Prima clinica per "giocatori drogati" in UK
Programma di disintossicazione alla stregua di patologie di dipendenza come droga e alcolici.
Da anni è un tema particolarmente discusso, tra i giocatori ma soprattutto tra le istituzioni e i media generalisti: la dipendenza dai videogiochi. Può effettivamente essere un problema per una determinata fascia di gamer? È più semplicemente una "caccia alle streghe" determinata da superficialità e strumentalizzazioni di vario genere?
I pareri rimangono contrastanti ma è notizia di questi giorni l'apertura della prima clinica di riabilitazione per persone dipendenti dai videogiochi nel Regno Unito. Secondo quanto riporta il Telegraph, la patologia comporta "malnutrizione, abbattimento delle relazioni sociali e problemi di postura" e sarebbe principalmente determinata dal gioco online, la cui crescita avrebbe acuito anche la rilevanza del fenomeno.
Brodway Lodge, una clinica che solitamente accoglie persone con problemi di droga, alcol e gioco d'azzardo, ha deciso di dedicarsi anche a coloro affetti da "giochite". Il programma è costituito da 12 step che includono attività di terapia di gruppo, visione di filmati e addirittura "obiettivi terapeutici inclusi pulizia e igiene personale".
Il responsabile Brian Dudley ha dichiarato di avere anche un paziente ventitreenne che gioca su PC anche per 8 ore consecutive senza che i familiari intervengano in qualche modo.
"Abbiamo sviluppato un programma in 12 livelli ma non si può dire a qualcuno di non usare mai più Internet", ha dichiarato Dudley. "Quindi ci siamo dedicati a tutti i problemi che riguardano l'utilizzo dei videogiochi per assicurarci che ci siano segnali attraverso i quali una persona dipendente riconosca che il suo utilizzo sta diventando un problema".
I sintomi sarebbero crescita dell'aggressività, alimentazione irregolare, orari sballati del sonno ed esclusione sociale. Un'altra attività è quella volta a capire quali siano le percentuali di utenti che soffrono di tali status. "Posso dire che una percentuale tra il 5 e il 10 per cento dei compagni o dei familiari conosce qualcuno dipendente dal gioco online", ha spiegato Dudley.
Peter Smith ha rincarato la dose, dichiarando che le sessioni infinite online potrebbero persino far dimenticare a certe persone di mangiare e condurle "in una condizione assimilabile all'anoressia".
"Si ha una relazione con i personaggi presenti nel gioco che instaura un feeling artificiale, creato dalle proprie endorfine, nel momento in cui si uccide qualche mostro o si risolve un problema", ha continuato, riferendosi alle forti sensazioni di immedesimazione determinate dall'interattività.

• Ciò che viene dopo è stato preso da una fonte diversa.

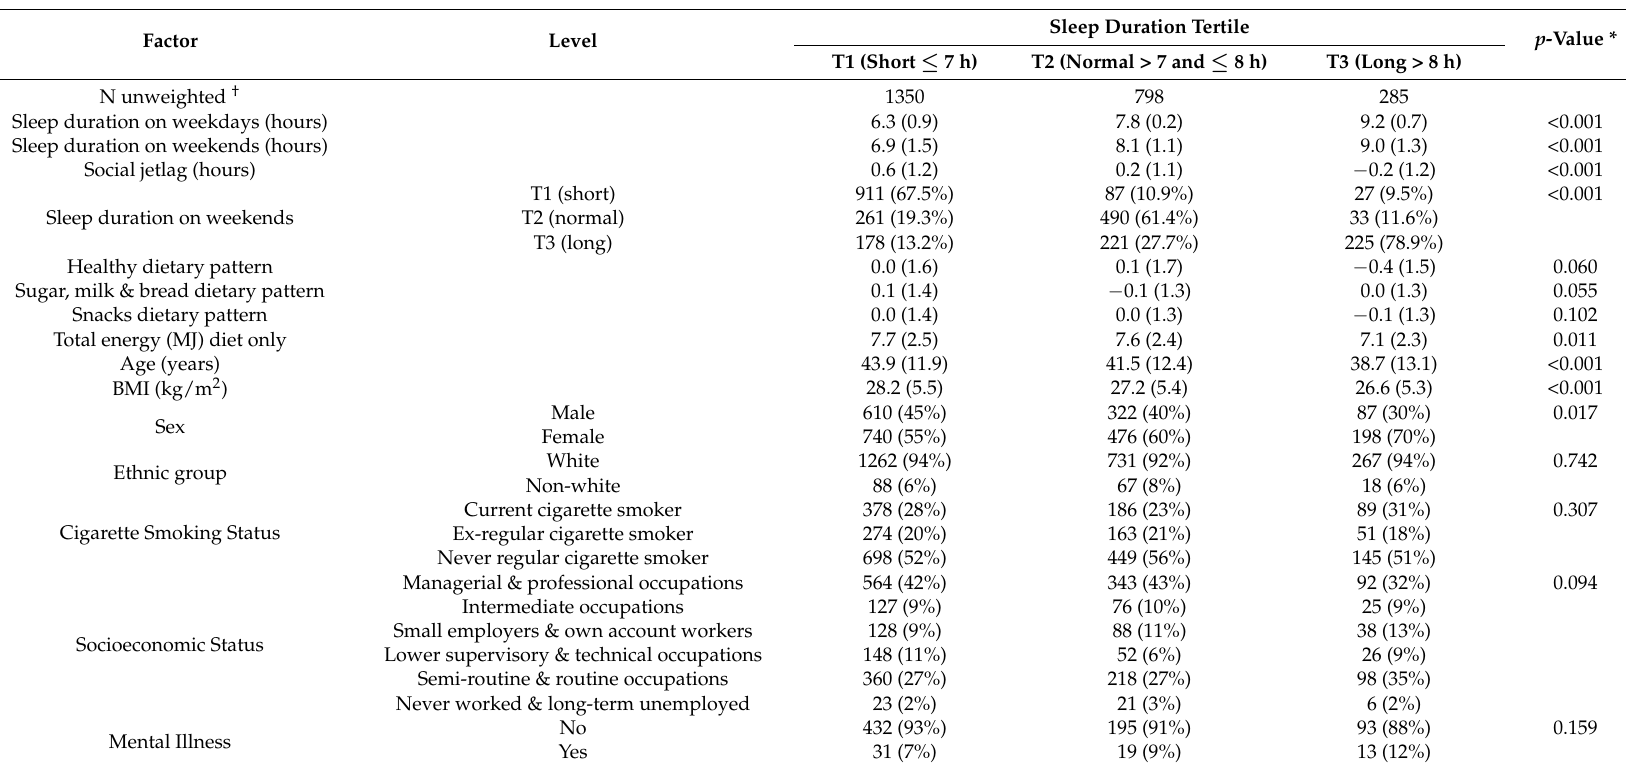
* p -Values are provided taking into consideration complex survey design and weighted sample. Singleton units were centred to enable estimation of standard errors based on the distance of strata from the grand mean. † N unweighted for complete-case model including mental illness as a covariate is 783. Abbreviations: T, tertile; N, number; MJ, millijoules; BMI, body mass index; kg, kilograms; m,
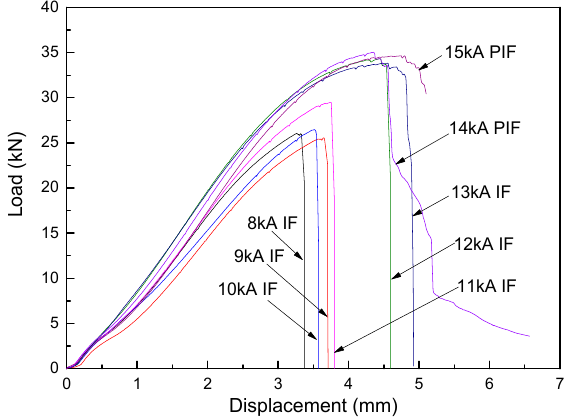
Figure 12. Representative load-displacement curves under various welding current with constant welding time of 20 cyc.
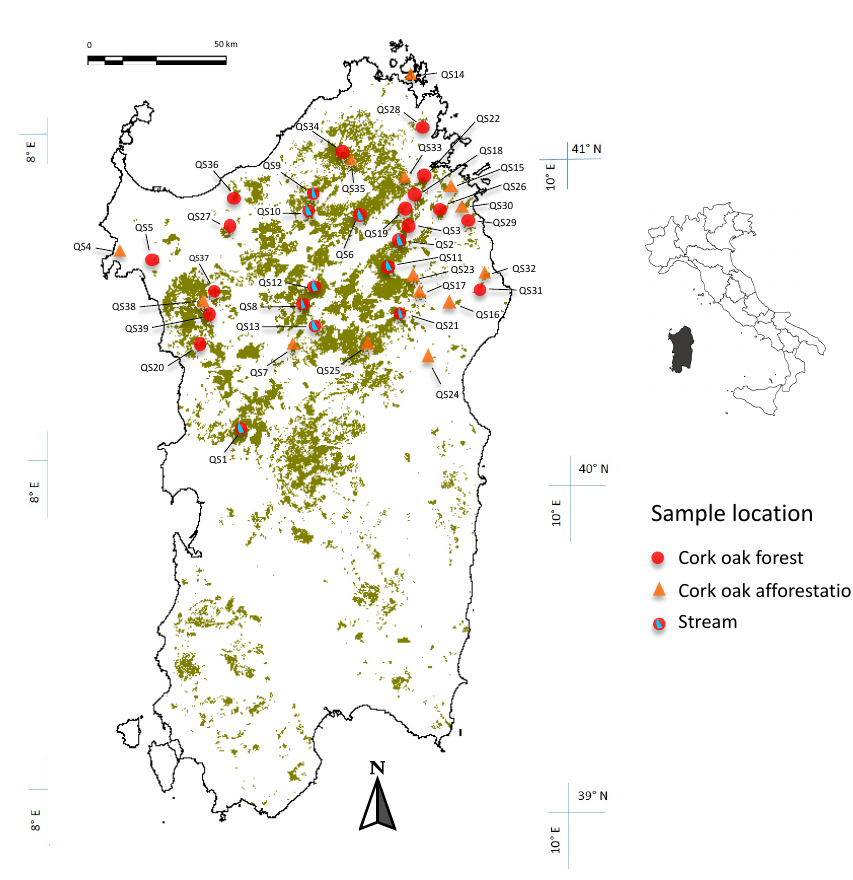
Figure 1. The geographic location of the 39 Quercus suber stands investigated in this study (QS1–QS39). The green area represents the geographic distribution of cork oak in Sardinia. A map of Italy is inserted into the top right corner showing the location of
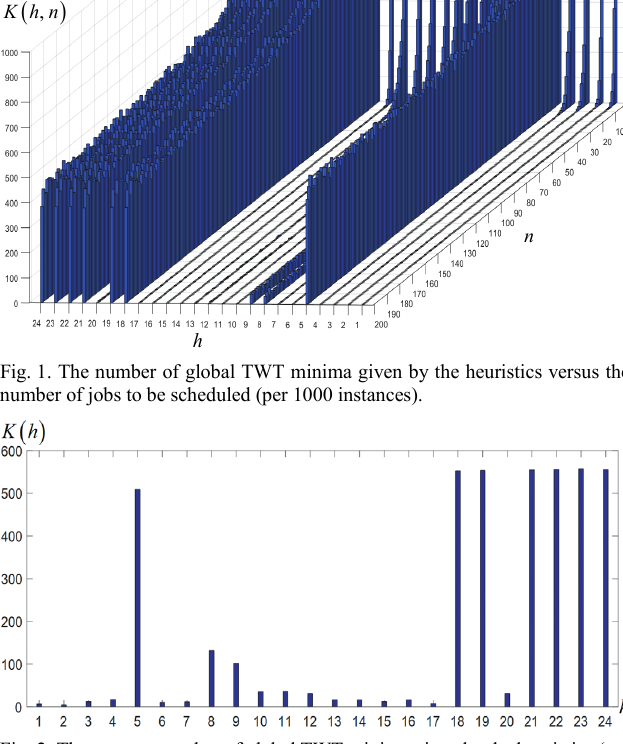
Fig. 2. The average number of global TWT minima given by the heuristics (per 1000 instances). Consider another case, when the job processing times and priority weights are not as scattered as given by (19) and (20).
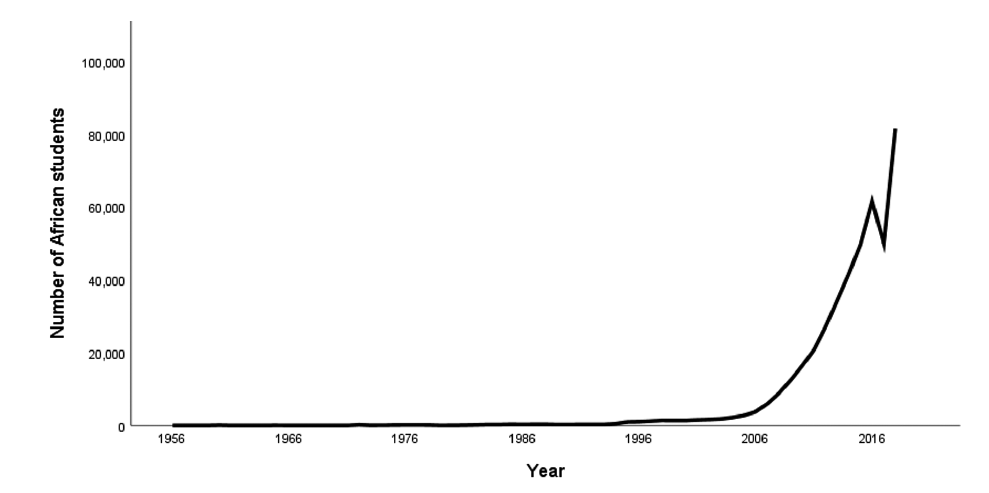
Figure 1. African students’ mobility to China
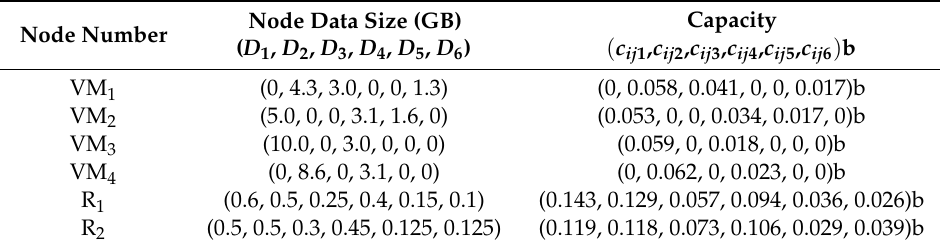
Table 2. Node configuration and data transmission capacity.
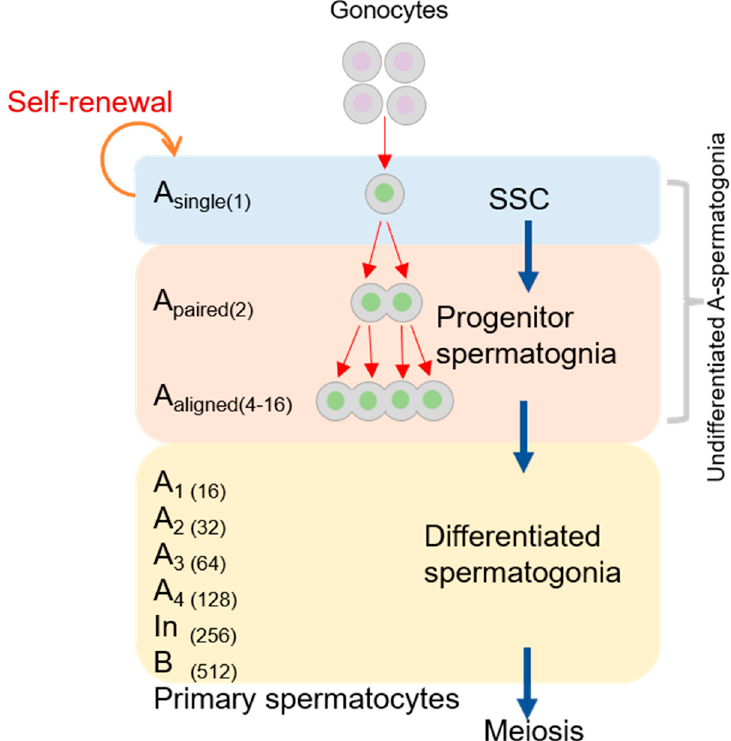
Figure 1. Characteristics of mammalian spermatogonial stem cell (SSC) development. Gray areas correspond to the cytoplasm, dark gray areas correspond to the cytomembrane, lavender and green areas correspond to the nucleus.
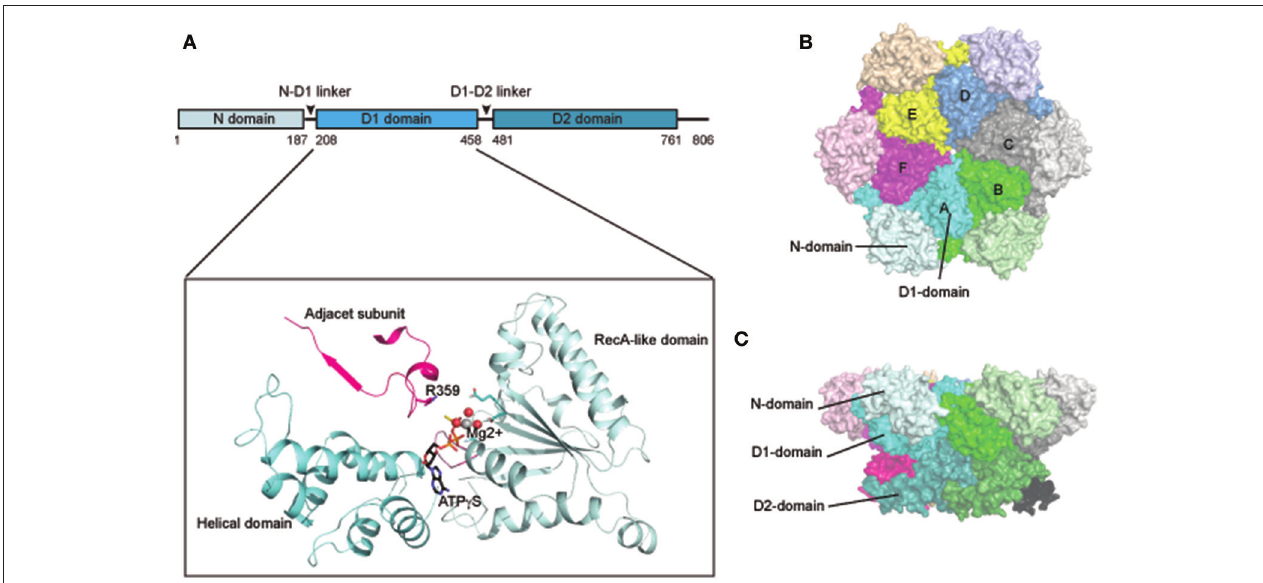
FIGURE 1 | Structure of p97/Cdc48. (A) Cartoon representation of the domain organization of p97/Cdc48. Color code reflects that for subunit A in (B,C) . The ribbon structure shows the D1 domain of a single protomer bound by a ATP γ S molecule (PDB:4KO8). The RecA-like domain is colored in light blue and the characteristic helical domain is in cyan. The nucleotide-binding site communicates with a neighboring subunit through the SRH (second region of homology, in red) motif, where a conserved Arg-finger residue R359 is in contact with the bound nucleotide. (B,C) Surface representation of the structure of hexameric p97 (PDB: 3CF2 in the ADP-bound form) (B) is a top view down the 6-fold symmetry axis showing the N-D1 ring. The six subunits are labeled in colors. The D1 domain and the N-domain are indicated with arrows and labeled for one of the six subunits. (C) is a side view of the p97 hexamer.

Il leader dell'ELSPA, Michael Rawlinson, ha comunque voluto spezzare una lancia in favore dei giochi affermando che "i videogame stanno diventando progressivamente il modello principale di intrattenimento nel Regno Unito e siamo fermamente convinti nell'impatto positivo che questi ultimi possono avere".
Ci piace pensare che se il problema esiste, riguardi solo una frangia limitata dell'utenza; dispiace che ci sia poca lucidità da parte di determinati organi d'informazione nell'affiancare il fenomeno culturale del videogioco nel suo insieme a queste tematiche, collegandole come se ci fosse un nesso di causalità che, onestamente, ci sembra difficile da riscontrare. Speriamo che iniziative come quella del Broadway Lodge riescano a sensibilizzare chi di dovere, permettendo di cirscoscrivere l'origine autentica del problema che sovente risiede in derive e problematiche sociali di portata ben più ampia.